On Monday, the Chicago Cubs demoted top prospect Kris Bryant to the minors. The 23-year-old third baseman is a consensus top-five prospect in all of baseball, he destroyed Triple-A last year, he blasted nine homers with a 1.652 OPS in the Cactus League this spring, and a few months ago the Cubs traded away the guy who played Bryant's position last year (Luis Valbuena). Their depth chart on MLB.com states that their current plan at third base is sorta-prospect Mike Olt, who last year posted a half-season of a 65 OPS+ with subpar defense as a 25-year-old.
Clearly, Bryant should be starting at the hot corner on Opening Day. He has nothing left to prove in the minors (with his bat, at least) and there isn't much blocking him at the MLB level, even though the book is far from closed on the powerful Olt. But he will spend the first couple weeks of the season in Triple-A, because that will delay his service clock and give the team an extra year of relatively cheap control. Here's what the MLBPA has to say about that:
Today is a bad day for baseball. I think we all know that even if Kris Bryant were a combination of the greatest players to play our game, and perhaps he will be before it's all said and done, the Cubs still would have made the decision they made today. This decision, and other similar decisions made by clubs will be addressed in litigation, bargaining or both.
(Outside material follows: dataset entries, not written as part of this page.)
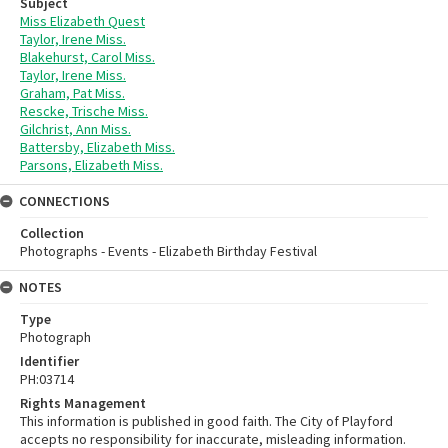
Subject
Miss Elizabeth Quest
Taylor, Irene Miss.
Blakehurst, Carol Miss.
Taylor, Irene Miss.
Graham, Pat Miss.
Rescke, Trische Miss.
Gilchrist, Ann Miss.
Battersby, Elizabeth Miss.
Parsons, Elizabeth Miss.
CONNECTIONS
Collection
Photographs - Events - Elizabeth Birthday Festival
NOTES
Type
Photograph
Identifier
PH:03714
Rights Management
This information is published in good faith. The City of Playford
accepts no responsibility for inaccurate, misleading information.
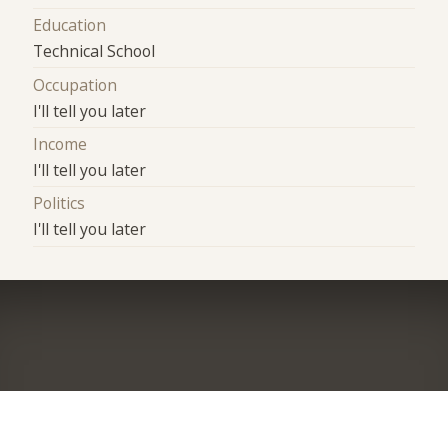
Education
Technical School
Occupation
I'll tell you later
Income
I'll tell you later
Politics
I'll tell you later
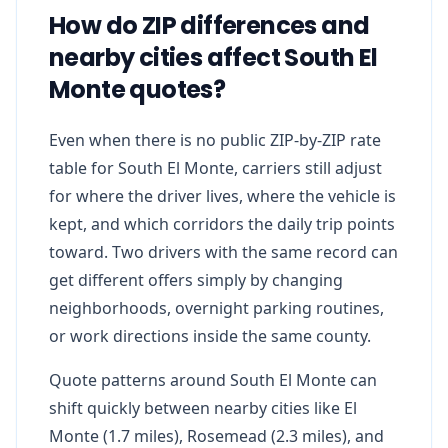
How do ZIP differences and
nearby cities affect South El
Monte quotes?
Even when there is no public ZIP-by-ZIP rate
table for South El Monte, carriers still adjust
for where the driver lives, where the vehicle is
kept, and which corridors the daily trip points
toward. Two drivers with the same record can
get different offers simply by changing
neighborhoods, overnight parking routines,
or work directions inside the same county.
Quote patterns around South El Monte can
shift quickly between nearby cities like El
Monte (1.7 miles), Rosemead (2.3 miles), and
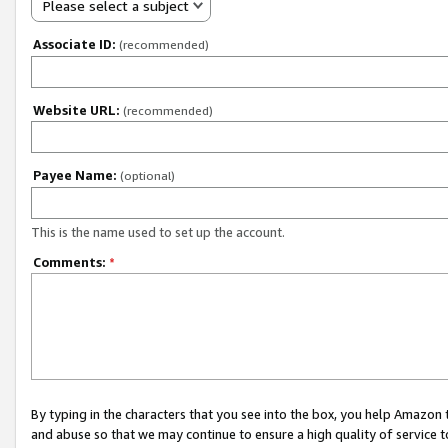
Please select a subject
Associate ID:
(recommended)
Website URL:
(recommended)
Payee Name:
(optional)
This is the name used to set up the account.
Comments:
*
By typing in the characters that you see into the box, you help Amazon
and abuse so that we may continue to ensure a high quality of service t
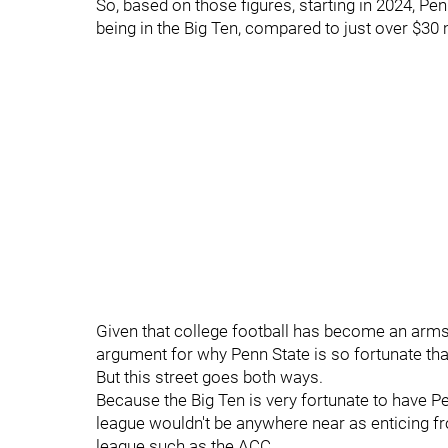
So, based on those figures, starting in 2024, Pen
being in the Big Ten, compared to just over $30 m
Given that college football has become an arms 
argument for why Penn State is so fortunate that
But this street goes both ways.
Because the Big Ten is very fortunate to have P
league wouldn't be anywhere near as enticing fr
league such as the ACC.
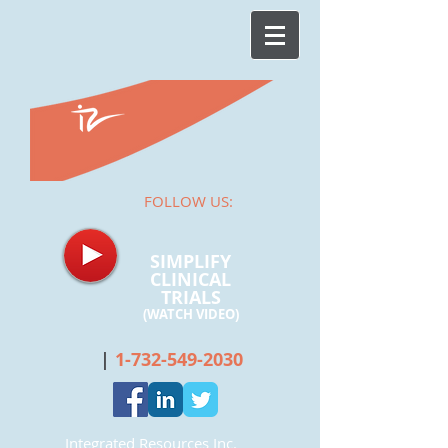
FOLLOW US:
SIMPLIFY
CLINICAL
TRIALS
(WATCH
VIDEO)
|
1-732-549-2030
Integrated Resources Inc.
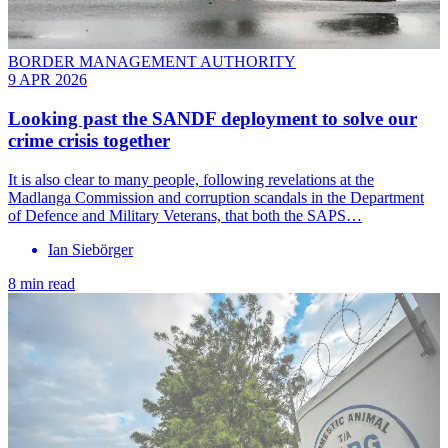
BORDER MANAGEMENT AUTHORITY
9 APR 2026
Looking past the SANDF deployment to solve our
crime crisis together
It is also clear to many people, following revelations at the
Madlanga Commission and corruption scandals in the Department
of Defence and Military Veterans, that both the SAPS…
Ian Siebörger
8 min read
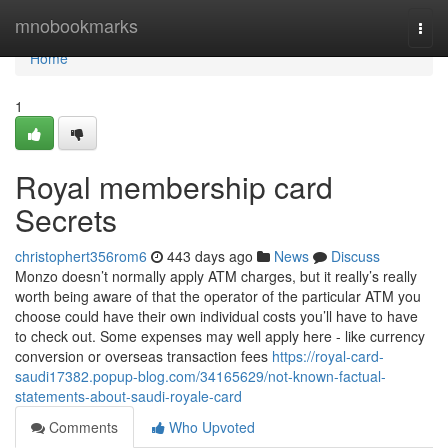
Home
mnobookmarks
Togg
navi
Home
1
Royal membership card
Secrets
christophert356rom6
443 days ago
News
Discuss
Monzo doesn’t normally apply ATM charges, but it really’s really
worth being aware of that the operator of the particular ATM you
choose could have their own individual costs you’ll have to have
to check out. Some expenses may well apply here - like currency
conversion or overseas transaction fees
https://royal-card-
saudi17382.popup-blog.com/34165629/not-known-factual-
statements-about-saudi-royale-card
Comments
Who Upvoted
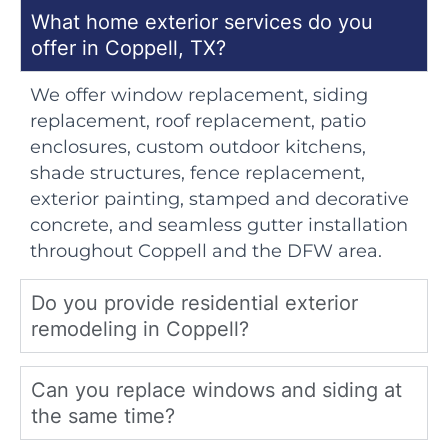
What home exterior services do you
offer in Coppell, TX?
We offer window replacement, siding
replacement, roof replacement, patio
enclosures, custom outdoor kitchens,
shade structures, fence replacement,
exterior painting, stamped and decorative
concrete, and seamless gutter installation
throughout Coppell and the DFW area.
Do you provide residential exterior
remodeling in Coppell?
Can you replace windows and siding at
the same time?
Look, I agree that baseball would be better if Bryant was on Chicago's Opening Day roster. Of course I want to see the best players on the field at all possible moments. But there is a system set in place, a system that was carefully crafted and negotiated by both the players and owners. There is a set of rules that sets the boundaries of what is and isn't fair, and this is clearly acceptable within those rules. Well, not clearly; if it was 100% okay then teams wouldn't have to publicly deny that they are manipulating service clocks. But it's not illegal, and therefore it's legal. If this rule is in place, then teams (also known as companies) should absolutely take advantage of it when it benefits them. And I'm not alone in this opinion; Al Yellon of Bleed Cubbie Blue shares the same view, and in his site's community poll 89% of the 2,600+ respondents agreed that Bryant should start in Triple-A.
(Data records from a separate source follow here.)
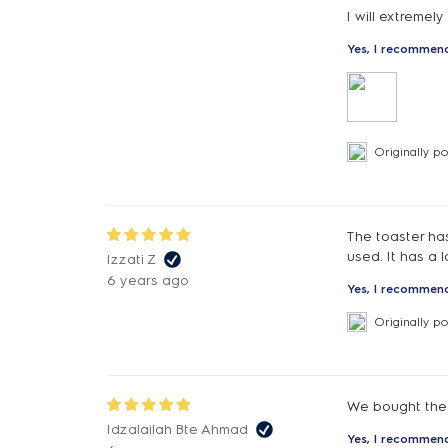
I will extremel
Yes, I recommend
Originally p
The toaster has
used. It has a 
Izzati Z
6 years ago
Yes, I recommend
Originally p
We bought the 
Idzalailah Bte Ahmad
Yes, I recommend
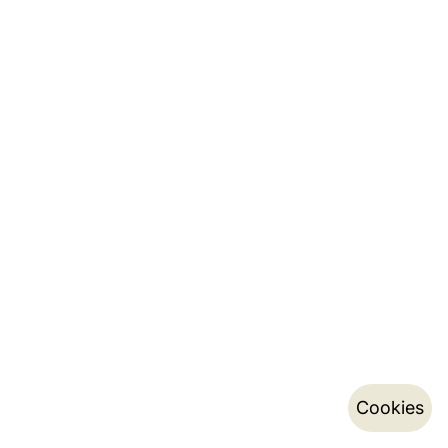
Cookies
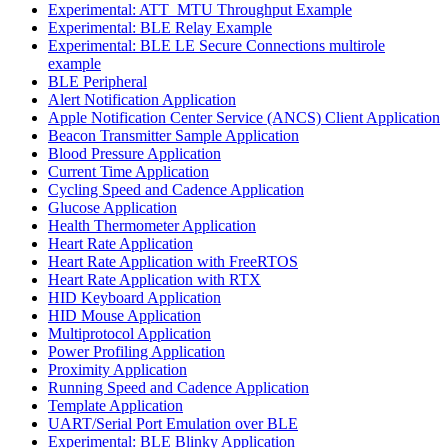
Experimental: ATT_MTU Throughput Example
Experimental: BLE Relay Example
Experimental: BLE LE Secure Connections multirole
example
BLE Peripheral
Alert Notification Application
Apple Notification Center Service (ANCS) Client Application
Beacon Transmitter Sample Application
Blood Pressure Application
Current Time Application
Cycling Speed and Cadence Application
Glucose Application
Health Thermometer Application
Heart Rate Application
Heart Rate Application with FreeRTOS
Heart Rate Application with RTX
HID Keyboard Application
HID Mouse Application
Multiprotocol Application
Power Profiling Application
Proximity Application
Running Speed and Cadence Application
Template Application
UART/Serial Port Emulation over BLE
Experimental: BLE Blinky Application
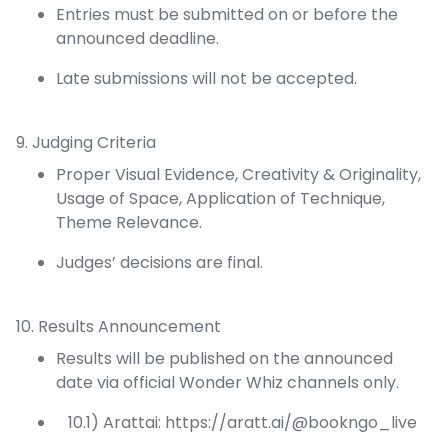
Entries must be submitted on or before the
announced deadline.
Late submissions will not be accepted.
9. Judging Criteria
Proper Visual Evidence, Creativity & Originality,
Usage of Space, Application of Technique,
Theme Relevance.
Judges’ decisions are final.
10. Results Announcement
Results will be published on the announced
date via official Wonder Whiz channels only.
10.1) Arattai:
https://aratt.ai/@bookngo_live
But to hear the Players Association raise a stink about this, of all possible relevant parties, is just too much for me to bear. We are constantly reminded that baseball is a business. Every time that a fan favorite leaves a team for more money elsewhere, we are reminded that baseball is a business, while all the young kids who worshiped that player cry their eyes out on YouTube videos. And the MLBPA, inexplicably one of the strongest labor unions in the world, has never shown any interest in lifting a finger to help anyone in the minor leagues. Heck, in the most recent bargaining agreement, they did everything possible to screw over amateur players -- including capping how much money teams can spend on the draft (and therefore how much they can get away with spending on each specific pick), and forcing all draftees to settle for minor league deals rather than negotiating for MLB contracts. Of course, every dollar not spent on a draft pick is a dollar that can be spent on a player already in the union, and that's how unions work. They look out for their current members, not their past or future ones.
And that's the rub. The MLBPA shouldn't be calling out the Cubs for messing with Bryant. All of us should be calling out the MLBPA for letting this whole system happen in the first place. If they truly cared about amateurs and minor leaguers and the integrity of the game, they would back up those words with actions at the negotiating table. They would concede something else they care about to close this loophole. But they won't, and they probably shouldn't, because, again, that's not how unions work. The thing is, you can't be cold and calculating like that on one side and then speak about against being cold and calculating on the other. That's disingenuous and manipulative. That makes you a dick.
So, until something changes, I applaud the Cubs for making the tough choice and using the rules in place to maximize their organization's overall chances of winning. It sucks that Bryant will be negatively affected by that choice, and that we fans will be negatively affected by not getting to watch him yet, and he should really start bugging his teammates to change that rule so that it stops happening. And, because this is Athletics Nation, the A's should absolutely do the same thing with Drew Pomeranz, because they have enough starting pitching that they won't sacrifice much (if anything) on the field for a month. An extra year of a (hopefully) good pitcher is worth a lot more than the marginal benefit of getting four more starts from Pom instead of, say, Jesse Chavez or Barry Zito, who would probably be just fine and can't be demoted themselves.
I present you with a quote:
"When someone says it's the system, no, it's a choice -- the choice of winning."
That's master manipulator Scott Boras, calling out the Cubs for not having a commitment to winning. The thing is, though, he got it backwards. The Cubs are choosing to win, by increasing their chances in 2020 with a tiny sacrifice in what is likely a non-contending season. Any reasonable forecast will show that this move results in more wins for the Cubs organization overall. No, it isn't just the system. Yes, it is a choice. But it's a choice the MLBPA has to make to end this loophole, if they're willing to put their money where their mouths are.
The union's statement suggests that they will fight this type of thing in bargaining. Prove it. No, seriously, prove it MLBPA. I want you to. End this silly practice. But until that day, don't ever complain about it, because you are the only ones who can change it and you're on the cutting edge of not doing so.